O texto apresentado pelo relator, Aguinaldo Ribeiro (PP-PB), prevê o IVA dual, com uma parcela administrada pela União e outra por Estados e municípios. Para dar fim à nefasta guerra fiscal, a cobrança não mais incidirá na origem, mas no destino. Haverá um período de transição até que o sistema possa ser integralmente implementado; nesse intervalo, os benefícios já concedidos serão mantidos, e o governo federal, tradicionalmente refratário a pagar parte da conta, aceitou dar sua parcela de contribuição a fundos que compensarão os entes federativos prejudicados.

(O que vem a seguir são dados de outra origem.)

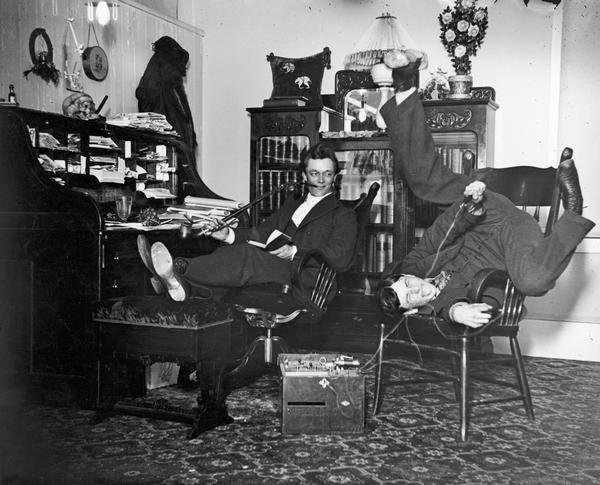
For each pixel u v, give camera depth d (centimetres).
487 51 526
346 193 523
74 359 353
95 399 348
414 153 323
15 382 362
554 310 514
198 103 607
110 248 354
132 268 372
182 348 312
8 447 286
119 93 515
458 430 319
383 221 514
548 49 513
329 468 268
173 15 593
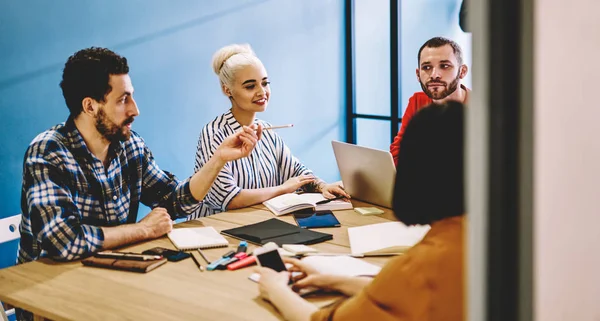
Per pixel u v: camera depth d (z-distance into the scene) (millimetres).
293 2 4527
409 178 1240
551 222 567
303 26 4621
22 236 2182
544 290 573
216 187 2553
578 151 577
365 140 5070
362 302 1296
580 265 595
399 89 4852
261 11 4336
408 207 1253
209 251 2020
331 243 2053
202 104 4090
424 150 1211
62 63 3420
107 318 1556
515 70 543
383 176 2344
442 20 4785
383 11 4793
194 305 1608
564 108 562
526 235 559
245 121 2787
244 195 2537
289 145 4676
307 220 2293
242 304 1604
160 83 3857
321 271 1680
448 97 2852
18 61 3246
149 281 1783
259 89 2713
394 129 4895
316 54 4742
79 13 3455
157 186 2482
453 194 1206
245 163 2721
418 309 1215
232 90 2721
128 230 2094
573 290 593
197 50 4016
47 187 2033
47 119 3391
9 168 3264
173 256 1954
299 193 2746
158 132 3883
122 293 1706
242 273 1826
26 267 1930
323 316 1369
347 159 2510
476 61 560
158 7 3791
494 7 541
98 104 2123
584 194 586
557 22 547
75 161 2139
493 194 559
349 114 5055
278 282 1578
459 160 1191
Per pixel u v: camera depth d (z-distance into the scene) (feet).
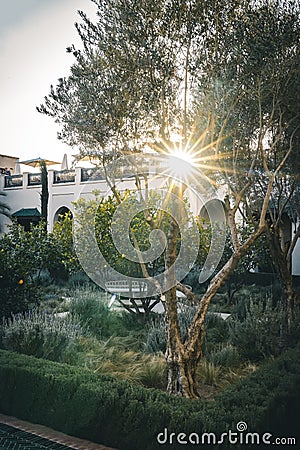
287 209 31.32
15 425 13.87
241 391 12.67
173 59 15.96
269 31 15.99
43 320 22.16
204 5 15.46
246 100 18.22
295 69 17.13
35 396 14.02
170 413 11.53
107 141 18.02
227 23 15.93
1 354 16.61
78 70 17.88
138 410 11.92
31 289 26.35
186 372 15.67
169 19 15.48
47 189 77.25
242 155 21.44
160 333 22.21
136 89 16.63
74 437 12.94
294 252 52.42
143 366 18.90
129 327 26.81
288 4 16.66
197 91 17.43
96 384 13.17
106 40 16.51
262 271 47.21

O novo imposto terá uma alíquota única como regra geral. Alguns segmentos terão porcentuais reduzidos em 50%, outros ficarão isentos. Haverá também um imposto seletivo, aplicado sobre bens e serviços cuja compra o governo quer desestimular, como cigarros e bebidas alcoólicas. Regimes paralelos, como o Simples Nacional e a Zona Franca de Manaus, serão mantidos. Muitos detalhes da reforma ficarão para etapas posteriores e serão tratados por meio de projetos de lei complementar – entre eles a alíquota geral, dependente de cálculos a serem realizados pela Receita Federal.

Na falta de argumentos contundentes contra a essência do parecer, os críticos têm tentado estender as discussões e adiar a apreciação da reforma até que suas demandas sejam contempladas. Intensivo em mão de obra, o setor de Serviços prevê milhões de demissões a depender da alíquota a ser definida e, por isso, defende a desoneração da folha de pagamento como forma de compensação – tema que não é tratado nesta etapa da reforma. Já a Associação Brasileira de Supermercados (Abras) diz que a tributação sobre os itens da cesta básica vai aumentar, desconsiderando a redução de custos ao longo da cadeia do setor.

Governadores de Estados mais ricos, como São Paulo, se colocam contra o Conselho Federativo, pilar da reforma tributária, para manter o recolhimento de tributos que não mais lhes pertencerão. Todos esses pontos têm sido rebatidos pelo secretário extraordinário da Reforma Tributária no Ministério da Fazenda, Bernard Appy.

O debate é obviamente indispensável, mas não é difícil perceber que por trás de muitas das críticas à reforma tributária não está a intenção de aperfeiçoar o texto, e sim obnubilar um inédito clima favorável à aprovação do projeto, deixando tudo como está. “Vamos ser honestos, não precisa de mais tempo. Ou a gente vota a reforma ou não vai votar a reforma. Não são mais 15 dias que vão resolver a questão”, resumiu, em entrevista ao Estadão, o deputado Baleia Rossi (MDB-SP), autor da proposta apresentada ao Legislativo em 2019.

Foram mais de 30 anos até que houvesse convergência entre o Legislativo e o Executivo sobre a reforma tributária, período no qual o crescimento econômico se caracterizou por voos de galinha – com picos cada vez mais baixos e vales cada vez mais profundos. Esse desempenho pífio não é fruto de azar, mas a consequência lógica de um modelo tributário que desestimula a produtividade e a inovação, privilegia setores que se sustentam à base de subsídios e provoca a guerra fiscal entre os Estados.

É evidente que ajustes ao texto são possíveis e desejáveis, como o que o relator pretende acatar para deixar mais claro que não haverá aumento da carga tributária. Mas é chegada a hora de o País fazer uma escolha. Espera-se, portanto, que os deputados saibam o tamanho da responsabilidade que está em suas mãos. A aprovação da reforma tributária não será uma vitória de Lira ou do presidente Lula, mas de toda a sociedade brasileira.